I bought 3 2080ti, but the GPUs disappeared sometimes

Please help, why???




nvidia-bug-report.log.gz (1.56 MB)

Please run nvidia-bug-report.sh as root and attach the resulting .gz file to your post. Hovering the mouse over an existing post of yours will reveal a paperclip icon.
https://devtalk.nvidia.com/default/topic/1043347/announcements/attaching-files-to-forum-topics-posts/

@generix I have uploaded the nvidia-bug-report.log.gz. Please help me to find out the reason of the GPU disappears sometimes, thank you very much!

Currently, the gpus continuously initialize and deinitialize again,sometimes failing to do so:

[78597.110274] NVRM: RmInitAdapter failed! (0x25:0x51:1103)
[78597.110308] NVRM: rm_init_adapter failed for device bearing minor number 2

Please enable the nvidia-persistenced to start on boot and check if that resolves the issue.

@generix I can’t restart the computer, so I try to enable nvidia-persistenced, did I succeed? the following is the info:

the following is the info in the nvidia-bug-report.log:

Apr 5 14:32:14 m2 nvidia-persistenced: Failed to create directory /var/run/nvidia-persistenced: Permission denied
Apr 5 14:32:14 m2 nvidia-persistenced: Unable to access /var/run/nvidia-persistenced: No such file or directory
Apr 5 14:32:14 m2 nvidia-persistenced: Shutdown (91114)
Apr 5 14:32:31 m2 nvidia-persistenced: Started (91309)
Apr 5 14:33:33 m2 nvidia-persistenced: Verbose syslog connection opened
Apr 5 14:33:33 m2 nvidia-persistenced: Directory /var/run/nvidia-persistenced will not be removed on exit
Apr 5 14:33:33 m2 nvidia-persistenced: Failed to lock PID file: Resource temporarily unavailable
Apr 5 14:33:33 m2 nvidia-persistenced: Shutdown (92317)
Apr 5 14:37:46 m2 nvidia-persistenced: Verbose syslog connection opened
Apr 5 14:37:46 m2 nvidia-persistenced: Directory /var/run/nvidia-persistenced will not be removed on exit
Apr 5 14:37:46 m2 nvidia-persistenced: Failed to lock PID file: Resource temporarily unavailable
Apr 5 14:37:46 m2 nvidia-persistenced: Shutdown (94745)

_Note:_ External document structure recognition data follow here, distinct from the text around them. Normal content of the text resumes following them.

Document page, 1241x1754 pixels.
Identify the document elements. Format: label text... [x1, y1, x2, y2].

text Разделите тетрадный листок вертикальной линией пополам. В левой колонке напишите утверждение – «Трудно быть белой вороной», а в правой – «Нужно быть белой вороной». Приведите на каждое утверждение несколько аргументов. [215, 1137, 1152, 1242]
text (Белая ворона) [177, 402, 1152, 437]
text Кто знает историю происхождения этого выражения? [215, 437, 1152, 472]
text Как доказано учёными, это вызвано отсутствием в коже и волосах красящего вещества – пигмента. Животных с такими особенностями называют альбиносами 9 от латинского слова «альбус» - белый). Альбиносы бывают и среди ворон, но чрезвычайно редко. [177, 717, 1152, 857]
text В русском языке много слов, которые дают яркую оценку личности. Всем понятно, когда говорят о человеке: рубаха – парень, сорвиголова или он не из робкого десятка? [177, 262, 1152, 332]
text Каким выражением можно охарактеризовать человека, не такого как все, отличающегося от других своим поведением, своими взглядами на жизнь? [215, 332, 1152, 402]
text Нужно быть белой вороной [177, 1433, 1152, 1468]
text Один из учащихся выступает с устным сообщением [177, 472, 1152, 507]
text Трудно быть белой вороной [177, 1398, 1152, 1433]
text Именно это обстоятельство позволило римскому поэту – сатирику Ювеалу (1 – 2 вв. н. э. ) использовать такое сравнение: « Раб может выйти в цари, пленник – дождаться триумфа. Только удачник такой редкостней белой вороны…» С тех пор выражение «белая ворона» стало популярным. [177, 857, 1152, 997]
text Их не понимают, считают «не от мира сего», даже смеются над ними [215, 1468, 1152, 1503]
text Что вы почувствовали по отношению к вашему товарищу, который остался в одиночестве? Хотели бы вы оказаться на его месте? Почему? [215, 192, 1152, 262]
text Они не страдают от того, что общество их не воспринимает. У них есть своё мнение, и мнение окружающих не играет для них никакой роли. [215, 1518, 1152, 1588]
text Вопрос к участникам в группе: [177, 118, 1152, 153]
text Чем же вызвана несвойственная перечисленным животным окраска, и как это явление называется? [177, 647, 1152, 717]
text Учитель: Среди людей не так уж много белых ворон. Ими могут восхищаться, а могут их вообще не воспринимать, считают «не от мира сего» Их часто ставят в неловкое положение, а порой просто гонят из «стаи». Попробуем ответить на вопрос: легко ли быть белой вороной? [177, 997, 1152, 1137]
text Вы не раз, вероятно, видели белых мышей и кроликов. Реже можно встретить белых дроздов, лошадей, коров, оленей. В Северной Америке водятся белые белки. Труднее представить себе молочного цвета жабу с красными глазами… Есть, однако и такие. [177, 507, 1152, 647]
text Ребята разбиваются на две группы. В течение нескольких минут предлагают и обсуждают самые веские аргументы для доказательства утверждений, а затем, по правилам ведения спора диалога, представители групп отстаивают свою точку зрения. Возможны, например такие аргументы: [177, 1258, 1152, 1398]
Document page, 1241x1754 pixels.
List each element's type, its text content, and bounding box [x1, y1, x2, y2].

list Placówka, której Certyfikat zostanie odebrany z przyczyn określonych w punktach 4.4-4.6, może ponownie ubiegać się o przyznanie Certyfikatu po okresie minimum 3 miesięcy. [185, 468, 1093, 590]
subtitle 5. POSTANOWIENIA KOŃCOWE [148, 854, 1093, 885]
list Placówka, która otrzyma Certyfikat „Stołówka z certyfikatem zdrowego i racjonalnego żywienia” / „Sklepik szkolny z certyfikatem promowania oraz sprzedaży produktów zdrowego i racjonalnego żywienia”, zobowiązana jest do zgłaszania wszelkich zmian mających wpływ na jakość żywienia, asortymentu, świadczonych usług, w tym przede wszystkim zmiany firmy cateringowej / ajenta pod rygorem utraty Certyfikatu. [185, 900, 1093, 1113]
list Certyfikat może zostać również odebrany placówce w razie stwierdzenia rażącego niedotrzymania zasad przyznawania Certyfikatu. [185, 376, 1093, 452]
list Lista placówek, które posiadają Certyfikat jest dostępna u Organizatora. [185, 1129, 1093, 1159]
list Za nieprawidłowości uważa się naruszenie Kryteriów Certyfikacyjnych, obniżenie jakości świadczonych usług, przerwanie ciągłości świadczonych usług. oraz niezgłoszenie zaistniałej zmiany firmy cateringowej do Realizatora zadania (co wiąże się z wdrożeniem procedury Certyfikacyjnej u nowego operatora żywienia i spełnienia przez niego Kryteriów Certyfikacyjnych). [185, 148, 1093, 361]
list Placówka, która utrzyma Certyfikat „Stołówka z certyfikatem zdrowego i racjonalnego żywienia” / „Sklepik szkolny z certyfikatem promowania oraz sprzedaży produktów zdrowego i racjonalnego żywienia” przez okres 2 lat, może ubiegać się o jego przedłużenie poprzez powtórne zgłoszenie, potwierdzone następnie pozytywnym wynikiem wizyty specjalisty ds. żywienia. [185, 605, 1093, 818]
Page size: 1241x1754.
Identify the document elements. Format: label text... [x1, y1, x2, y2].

the following is the info of process nvidia-persistenced

[root@m2 hs]# ps -aux | grep nvidia-persistenced
root 91309 0.1 0.0 8672 808 ? Ss 14:32 0:16 nvidia-persistenced
root 130267 0.0 0.0 112708 980 pts/0 S+ 17:43 0:00 grep --color=auto nvidia-persistenced

forget to tell you that the GPUs seem much normal, since the power of the three GPUs are all near 20 Watt

Looks like its running now but you won’t be able to tell if it’s properly running and resolving the issue until a reboot.

what’s the reason of this unnormal situation?

Hard to tell currently since running multiple nvidia gpus headless without persistenced is unsupported and can lead to all kinds of adverse effects.
So you first have to have a well-defined system by having persistenced running after a reboot and then start looking at what’s happening.

@generix thanks for your suggestion! I will Continuously watch the running situation of the GPUs, if there are any unnormal things, I will report to this topic.